■ **AUFGABEN**:
1. Welche Belange wurden laut Leitsatz im Lesetext über das Wanderweg-Urteil außer Acht gelassen?
2. Fasse den Lesetext über das Wanderweg-Urteil in zwei Sätzen zusammen.
3. Schreibe die Urteilsbegründung im Lesetext über das Wanderweg-Urteil im Anschluss an den letzten Satz weiter.

■ **LESETEXT**:
Flurbereinigungsgericht München, Urteil vom 11.03.1993 - 13 A 90.1140

Aktenzeichen 13 A 90.1140 Entscheidung Urteil Datum 11.03.1993
Gericht Flurbereinigungsgericht München Veröffentlichungen Lieferung N/A

Leitsätze[Quelltext bearbeiten]

1. Die Ausweisung eines Wanderweges im Plan nach § 41 FlurbG kann wegen eines Abwägungsdefizites keinen Bestand haben, wenn Belange des Naturschutzes, des Gewässerschutzes und des Klägers, des Eigentümers des angrenzenden Grundstücks außer acht gelassen wurden.

Aus den Gründen

Die Beklagte hat bei der Ausweisung des neuen Weges Flurstück 690/1 nicht alle Belange in ihre Gestaltungsabwägungen eingestellt, die bei den gegebenen örtlichen Verhältnissen einzubeziehen waren.

■ **AUSGANGSMATERIAL**:

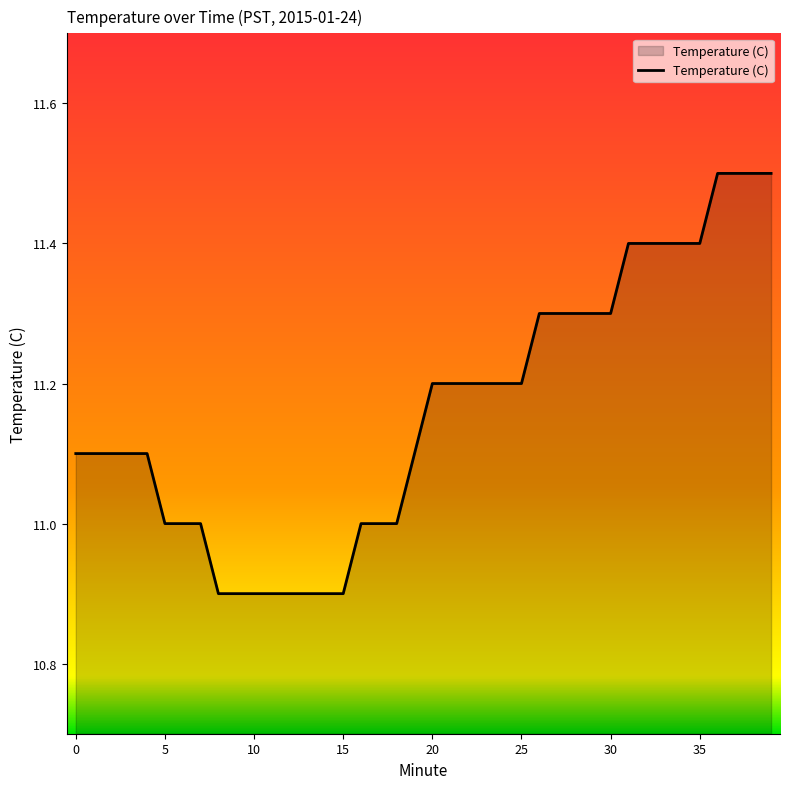

What is the maximum value shown in the chart?

11.5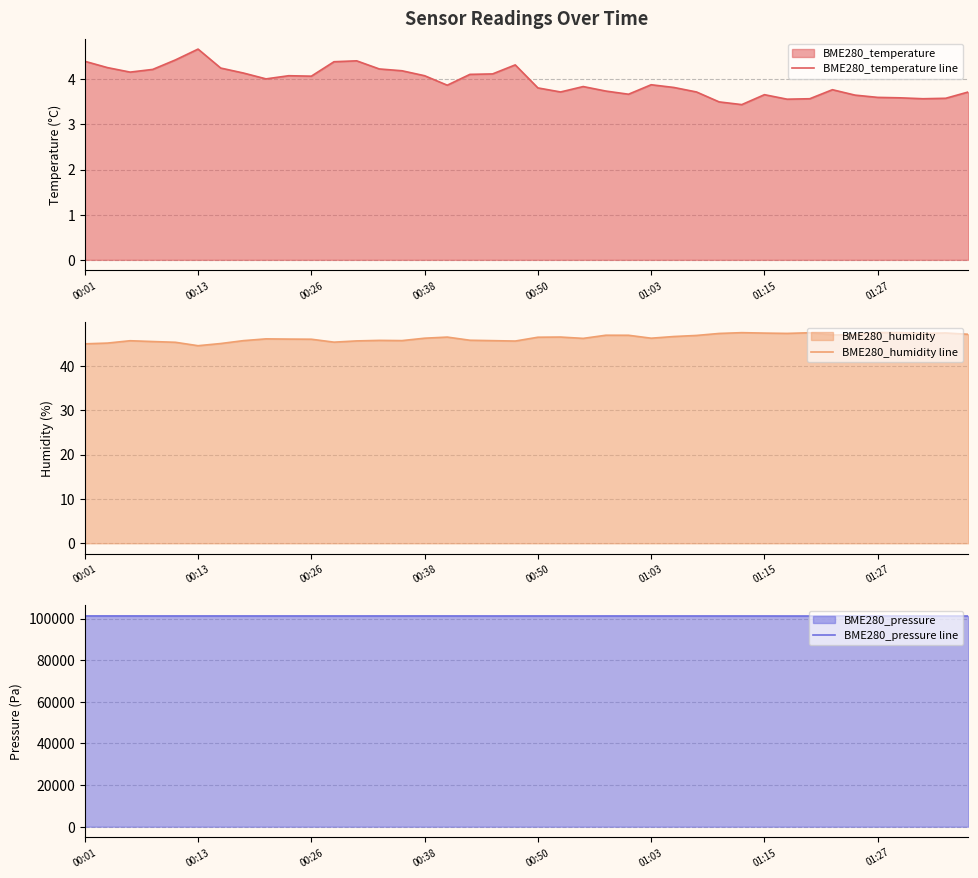

What is the minimum value for BME280_humidity line?

44.5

■ **LÖSUNGEN IN REIHENFOLGE**:
1. Die Belange des Naturschutzes, des Gewässerschutzes und des Klägers als Eigentümer des angrenzenden Grundstücks.

2. Das Flurbereinigungsgericht München entschied am 11.03.1993, dass die Ausweisung eines Wanderweges im Plan nach § 41 FlurbG wegen eines Abwägungsdefizits keinen Bestand haben kann, wenn Belange des Naturschutzes, des Gewässerschutzes und des angrenzenden Eigentümers unberücksichtigt bleiben. Die Beklagte hatte bei der Ausweisung des neuen Weges Flurstück 690/1 nicht alle Belange abgewogen, die nach den örtlichen Verhältnissen einzubeziehen waren.

3.
Der Kläger war, wie sich aus den Unterlagen ergibt und von ihm auch nicht in Frage gestellt wird, rechnerisch wertgleich im Sinne des § 44 Abs. 1 FlurbG abgefunden. Das Recht des Teilnehmers, die für ihn vorgesehene Abfindung der gerichtlichen Kontrolle zu unterstellen, erschöpft sich jedoch nicht in der Erfüllung des Planungsgrundsatzes des § 44 Abs. 1 FlurbG. Vielmehr kann er, da sein Eigentum Gegenstand der durch die Flurbereinigungsplanung zu bewirkenden Veränderungen ist und die Planungsziele auch auf die Einzelabfindung des Teilnehmers ausgerichtet sind, auch zur Entscheidung stellen, ob weitere ihn betreffende Belange in die Abwägung eingestellt und sachgerecht gewichtet worden sind. Dieses Gebot gerechter Abwägung aller von der Planung berührten Belange ergibt sich aus dem Wesen einer rechtsstaatlichen Planung und gilt dementsprechend allgemein (BVerwGE 34, 301/307; 41, 67; 56, 110/123; Korbmacher, DÖV 1978, 589/594). Aus den Besonderheiten des Fachplanungsrechts Flurbereinigung ergeben sich insoweit keine Abweichungen (vgl. § 37 Abs. 1 Satz 1 und § 44 Abs. 2 Halbsatz 1 FlurbG).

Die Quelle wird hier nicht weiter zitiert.